Task description → Give again, exactly as written, the lines of the records below from the line with "Domingo 13 de diciembre" to the line with "東京から90分のまちで夏旅！". Both end lines count; pictures do not.

Data →
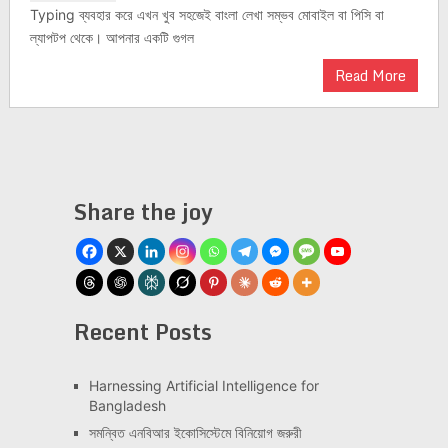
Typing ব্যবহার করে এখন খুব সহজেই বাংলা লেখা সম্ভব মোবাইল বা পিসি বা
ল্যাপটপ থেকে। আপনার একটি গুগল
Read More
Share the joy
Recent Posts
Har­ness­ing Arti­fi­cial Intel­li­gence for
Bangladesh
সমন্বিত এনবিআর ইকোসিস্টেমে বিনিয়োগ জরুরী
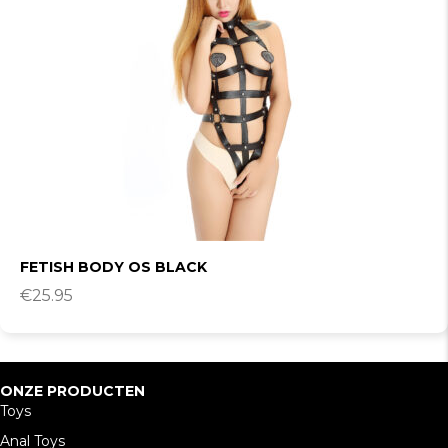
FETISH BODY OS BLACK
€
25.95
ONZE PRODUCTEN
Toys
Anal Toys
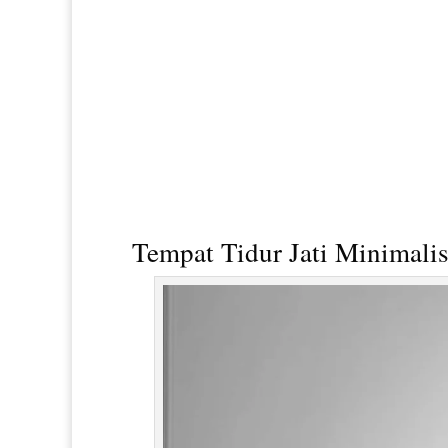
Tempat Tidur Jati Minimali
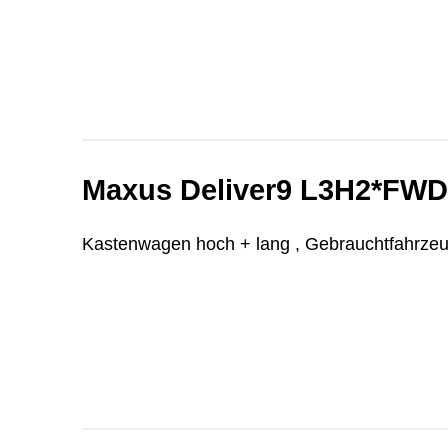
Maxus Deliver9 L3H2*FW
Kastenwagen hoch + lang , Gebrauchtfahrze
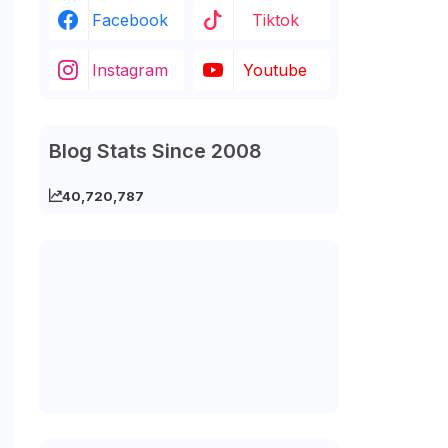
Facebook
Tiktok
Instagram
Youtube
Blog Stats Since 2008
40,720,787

--

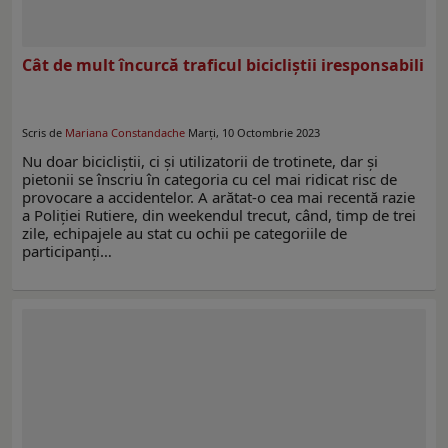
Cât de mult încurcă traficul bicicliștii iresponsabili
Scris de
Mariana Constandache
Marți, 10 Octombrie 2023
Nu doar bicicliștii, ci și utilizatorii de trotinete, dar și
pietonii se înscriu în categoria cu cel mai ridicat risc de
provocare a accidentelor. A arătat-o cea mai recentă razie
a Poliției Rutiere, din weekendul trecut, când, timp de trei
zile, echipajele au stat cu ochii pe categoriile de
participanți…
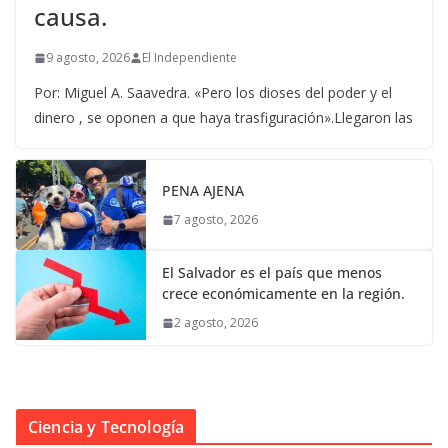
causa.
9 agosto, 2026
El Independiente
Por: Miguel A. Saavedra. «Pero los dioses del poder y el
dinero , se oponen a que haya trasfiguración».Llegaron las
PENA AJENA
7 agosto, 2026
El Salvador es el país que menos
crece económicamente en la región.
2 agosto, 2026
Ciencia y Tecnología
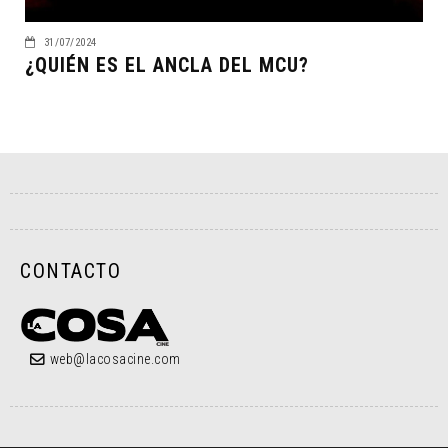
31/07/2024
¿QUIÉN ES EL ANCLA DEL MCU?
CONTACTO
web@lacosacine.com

* * *

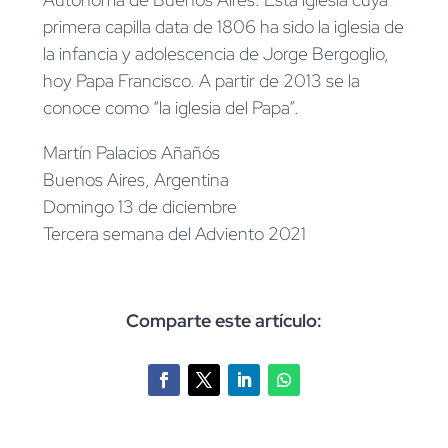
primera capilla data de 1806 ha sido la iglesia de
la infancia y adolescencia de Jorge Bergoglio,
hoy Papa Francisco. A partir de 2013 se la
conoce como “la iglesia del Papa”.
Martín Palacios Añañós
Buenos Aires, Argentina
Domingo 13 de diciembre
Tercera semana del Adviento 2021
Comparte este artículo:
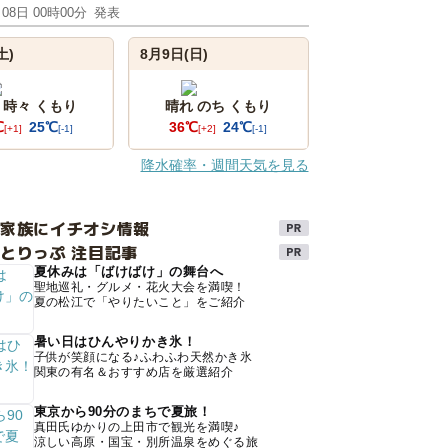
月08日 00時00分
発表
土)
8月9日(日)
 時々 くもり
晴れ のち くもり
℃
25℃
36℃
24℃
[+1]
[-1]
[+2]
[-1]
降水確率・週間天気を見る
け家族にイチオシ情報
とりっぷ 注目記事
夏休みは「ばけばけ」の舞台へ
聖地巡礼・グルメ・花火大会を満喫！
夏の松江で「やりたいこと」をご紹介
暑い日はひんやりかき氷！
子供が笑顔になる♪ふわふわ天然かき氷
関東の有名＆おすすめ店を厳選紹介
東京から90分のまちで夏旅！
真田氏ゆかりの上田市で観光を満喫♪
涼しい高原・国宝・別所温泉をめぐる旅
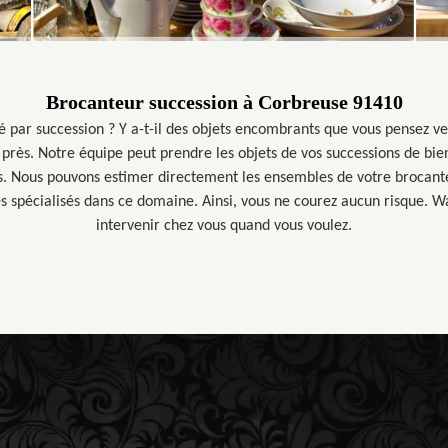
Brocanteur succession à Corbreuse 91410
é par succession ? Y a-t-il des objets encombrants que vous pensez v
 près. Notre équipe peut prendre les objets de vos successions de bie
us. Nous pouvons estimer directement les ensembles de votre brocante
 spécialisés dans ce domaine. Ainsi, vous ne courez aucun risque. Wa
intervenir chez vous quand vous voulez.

Response to this task →
Domingo 13 de diciembre
Tercera semana del Adviento 2021
Comparte este artículo:
月08日 00時00分
発表
土)
8月9日(日)
 時々 くもり
晴れ のち くもり
℃
25℃
36℃
24℃
[+1]
[-1]
[+2]
[-1]
降水確率・週間天気を見る
け家族にイチオシ情報
とりっぷ 注目記事
夏休みは「ばけばけ」の舞台へ
聖地巡礼・グルメ・花火大会を満喫！
夏の松江で「やりたいこと」をご紹介
暑い日はひんやりかき氷！
子供が笑顔になる♪ふわふわ天然かき氷
関東の有名＆おすすめ店を厳選紹介
東京から90分のまちで夏旅！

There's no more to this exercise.